Here is part 1 of 10 of an exellent presentation on YouTube about the Hebrew Gospel of Matthew called Raiders of the Lost Book, from self-described Messianic Jew, Michael Rood. The greater and by far the more fascinating part of the presentation is given by Nehemia Gordon, a Karaite Jewish textual scholar at the Hebrew University in Jerusalem and author of The Hebrew Yeshua vs the Greek Jesus.



As for me, I'd be delighted if it were true. For far too long Christian scholarship has ignored the Jewish Jesus (Yeshua). Anything that helps us recreate the cultural milieu in which the Gospel was written would be a blessing to Biblical exegesis.

However, let me state for the record, that a Hebrew Matthew would in no way shatter my trust in the Greek text; which is, I think, the hope of far too many of the Hebrew Matthew's proponents.

And there's the rub. There always seems to be this underlying implication that, if the Gospel of Matthew was originally Hebrew, then it's possible that other Gospels might've been, too—particularly John's. And if that's true, then, really, Paul's epistles probably were written in Hebrew as well. Before you know it, the idea of the original NT being Greek would be utterly abandoned and a massive historical (and textual) revision would take place. Hebrew, rather than Greek, would become the primary language of New Testament scholarship. And, in my opinion, that would be a disaster.

Those who want Hebrew to eclipse Greek because they think it is the Holy Tongue are ignoring a very important fact and a very important theological insight.

Fact: God preserved the New Testament record of Christ's earthly Mission in Greek. He arranged things so that Greek would be the lingua franca of the Gentile world at the moment in time when He took exclusive access to His Word from the Jewish nation and gave it to "all flesh", to any Jew or Gentile who would believe that Jesus was the Savior of the World.

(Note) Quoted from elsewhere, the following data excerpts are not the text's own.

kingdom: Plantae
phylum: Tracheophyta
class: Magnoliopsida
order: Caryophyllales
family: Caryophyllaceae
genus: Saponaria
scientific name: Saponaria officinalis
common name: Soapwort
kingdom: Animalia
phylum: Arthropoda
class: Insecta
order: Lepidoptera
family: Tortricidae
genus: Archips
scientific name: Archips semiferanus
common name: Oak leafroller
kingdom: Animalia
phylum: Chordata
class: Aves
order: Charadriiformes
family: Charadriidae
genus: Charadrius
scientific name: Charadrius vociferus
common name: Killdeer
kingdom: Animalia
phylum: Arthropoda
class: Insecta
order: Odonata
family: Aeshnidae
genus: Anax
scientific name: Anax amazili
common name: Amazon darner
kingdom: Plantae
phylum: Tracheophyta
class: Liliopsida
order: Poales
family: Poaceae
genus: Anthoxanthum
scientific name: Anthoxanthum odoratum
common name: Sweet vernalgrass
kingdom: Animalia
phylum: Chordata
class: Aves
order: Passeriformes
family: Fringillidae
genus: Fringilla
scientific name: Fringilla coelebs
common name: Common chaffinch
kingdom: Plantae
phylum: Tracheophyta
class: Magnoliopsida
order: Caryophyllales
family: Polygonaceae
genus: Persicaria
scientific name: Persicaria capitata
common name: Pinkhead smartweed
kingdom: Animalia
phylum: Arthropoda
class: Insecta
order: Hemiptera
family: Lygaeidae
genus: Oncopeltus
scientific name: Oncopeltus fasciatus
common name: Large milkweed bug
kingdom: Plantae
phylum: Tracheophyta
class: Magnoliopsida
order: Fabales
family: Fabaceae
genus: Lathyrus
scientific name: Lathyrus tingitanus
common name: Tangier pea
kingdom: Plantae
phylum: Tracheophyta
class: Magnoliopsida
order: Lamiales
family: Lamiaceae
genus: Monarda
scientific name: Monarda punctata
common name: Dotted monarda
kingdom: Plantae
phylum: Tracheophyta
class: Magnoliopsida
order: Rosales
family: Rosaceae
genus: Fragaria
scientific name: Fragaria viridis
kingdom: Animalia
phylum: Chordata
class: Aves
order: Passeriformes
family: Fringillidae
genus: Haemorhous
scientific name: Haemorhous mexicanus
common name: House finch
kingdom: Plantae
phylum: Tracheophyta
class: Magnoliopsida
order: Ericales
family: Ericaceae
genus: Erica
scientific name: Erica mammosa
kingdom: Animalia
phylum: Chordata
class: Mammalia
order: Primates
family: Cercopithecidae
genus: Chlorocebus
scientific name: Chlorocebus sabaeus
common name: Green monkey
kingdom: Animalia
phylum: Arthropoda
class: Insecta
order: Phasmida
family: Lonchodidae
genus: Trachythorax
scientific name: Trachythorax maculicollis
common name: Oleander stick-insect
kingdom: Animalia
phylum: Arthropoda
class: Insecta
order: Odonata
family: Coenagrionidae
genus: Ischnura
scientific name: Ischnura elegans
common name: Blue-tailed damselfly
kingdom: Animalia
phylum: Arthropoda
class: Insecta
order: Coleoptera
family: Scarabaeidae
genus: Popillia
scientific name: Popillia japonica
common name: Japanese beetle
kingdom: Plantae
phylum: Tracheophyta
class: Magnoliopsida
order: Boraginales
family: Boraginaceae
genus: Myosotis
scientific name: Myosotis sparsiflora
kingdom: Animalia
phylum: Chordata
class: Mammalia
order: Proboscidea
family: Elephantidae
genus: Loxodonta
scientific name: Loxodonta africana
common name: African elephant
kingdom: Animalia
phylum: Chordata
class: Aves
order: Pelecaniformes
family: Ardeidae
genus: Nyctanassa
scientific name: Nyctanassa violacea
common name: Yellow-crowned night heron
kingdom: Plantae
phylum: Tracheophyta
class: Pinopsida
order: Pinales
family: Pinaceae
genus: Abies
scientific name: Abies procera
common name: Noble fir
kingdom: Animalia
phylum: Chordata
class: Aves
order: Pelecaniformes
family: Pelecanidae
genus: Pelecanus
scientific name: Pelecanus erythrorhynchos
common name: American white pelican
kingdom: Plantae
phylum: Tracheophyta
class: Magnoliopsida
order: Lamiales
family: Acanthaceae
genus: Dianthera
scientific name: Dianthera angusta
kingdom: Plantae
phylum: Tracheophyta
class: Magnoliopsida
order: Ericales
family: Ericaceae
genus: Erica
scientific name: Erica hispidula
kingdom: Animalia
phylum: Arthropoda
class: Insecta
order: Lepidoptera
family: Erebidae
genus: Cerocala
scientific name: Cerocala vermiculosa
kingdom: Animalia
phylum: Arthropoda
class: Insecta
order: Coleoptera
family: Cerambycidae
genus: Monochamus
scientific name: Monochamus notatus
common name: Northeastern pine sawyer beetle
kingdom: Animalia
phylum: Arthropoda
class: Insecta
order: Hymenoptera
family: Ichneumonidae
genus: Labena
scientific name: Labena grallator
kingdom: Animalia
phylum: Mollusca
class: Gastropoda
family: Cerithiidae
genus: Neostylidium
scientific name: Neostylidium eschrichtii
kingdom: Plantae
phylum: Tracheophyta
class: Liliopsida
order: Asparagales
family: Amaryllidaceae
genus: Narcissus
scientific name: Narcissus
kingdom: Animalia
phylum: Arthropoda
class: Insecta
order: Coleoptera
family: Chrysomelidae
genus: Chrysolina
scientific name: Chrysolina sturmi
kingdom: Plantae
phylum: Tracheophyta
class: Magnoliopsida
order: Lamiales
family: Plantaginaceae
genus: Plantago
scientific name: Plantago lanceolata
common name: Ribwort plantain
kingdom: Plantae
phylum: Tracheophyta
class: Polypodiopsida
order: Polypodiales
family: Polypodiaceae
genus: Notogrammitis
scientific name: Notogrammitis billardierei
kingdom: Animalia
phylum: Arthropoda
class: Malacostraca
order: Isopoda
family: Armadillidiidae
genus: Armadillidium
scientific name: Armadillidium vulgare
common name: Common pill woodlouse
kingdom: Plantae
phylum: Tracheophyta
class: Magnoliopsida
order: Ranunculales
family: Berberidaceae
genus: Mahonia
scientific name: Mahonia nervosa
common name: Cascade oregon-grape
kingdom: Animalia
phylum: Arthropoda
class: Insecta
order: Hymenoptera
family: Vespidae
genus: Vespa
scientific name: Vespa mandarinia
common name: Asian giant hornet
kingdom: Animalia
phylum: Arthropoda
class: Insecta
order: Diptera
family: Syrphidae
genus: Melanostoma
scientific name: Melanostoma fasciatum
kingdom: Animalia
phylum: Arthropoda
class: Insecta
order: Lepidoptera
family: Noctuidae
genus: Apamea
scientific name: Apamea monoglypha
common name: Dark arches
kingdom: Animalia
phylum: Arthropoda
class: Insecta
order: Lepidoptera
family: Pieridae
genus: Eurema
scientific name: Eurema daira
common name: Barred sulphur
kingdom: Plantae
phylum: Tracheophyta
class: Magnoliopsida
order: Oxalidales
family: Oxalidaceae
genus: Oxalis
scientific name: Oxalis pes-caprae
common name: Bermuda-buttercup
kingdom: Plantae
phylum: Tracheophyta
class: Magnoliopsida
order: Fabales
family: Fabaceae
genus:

Theological Insight: As with the confusion of tongues after the tower of Babel episode, God punished Israel by changing the language through which He chose to speak to them. Their understanding was darkened in large part through the demotion of their language. In this way, as Joseph was hidden from his brothers by being dressed as an Egyptian, the Messiah was to become unrecognizable to them after they "killed" Him.

As well, with the revelation of Spiritual Israel that came with the advent of Messiah, there was a need for a language that could reveal the spiritual aspects of the Hebrew Scriptures. Biblical Hebrew is a simple, naturalistic language suited to expressing concrete thoughts. Greek, on the other hand, is a complex, conceptual language, highly adept at expressing abstract and esoteric thinking. In chosing Greek as the language of ἀποκάλυψις [apokalupsis], of "taking off the cover", and not Hebrew, God fulfills even more of the prophetic elements of the Josephine story. Here is the "famine" that the brothers had to go through before they finally, and humbly, approached their Savior. Jesus is the Word (John 1:1), which is the Bread of Life (John 6:35, 48), and the Word was the Spirit of Truth (John 14:6) hidden within the letter of the Law (2 Cor 3:6). Access to this spiritual Bread is now gained through the Greek language, a Gentle language.

A humbling thought for Jewish Believers, no doubt, but one I'm sure they'll eventually embrace once they realize that even if they themselves speak Hebrew, they now think like Greeks, rather than ancient Israelites. They, like Joseph's brothers, have also come around to the Messiah's way of thinking.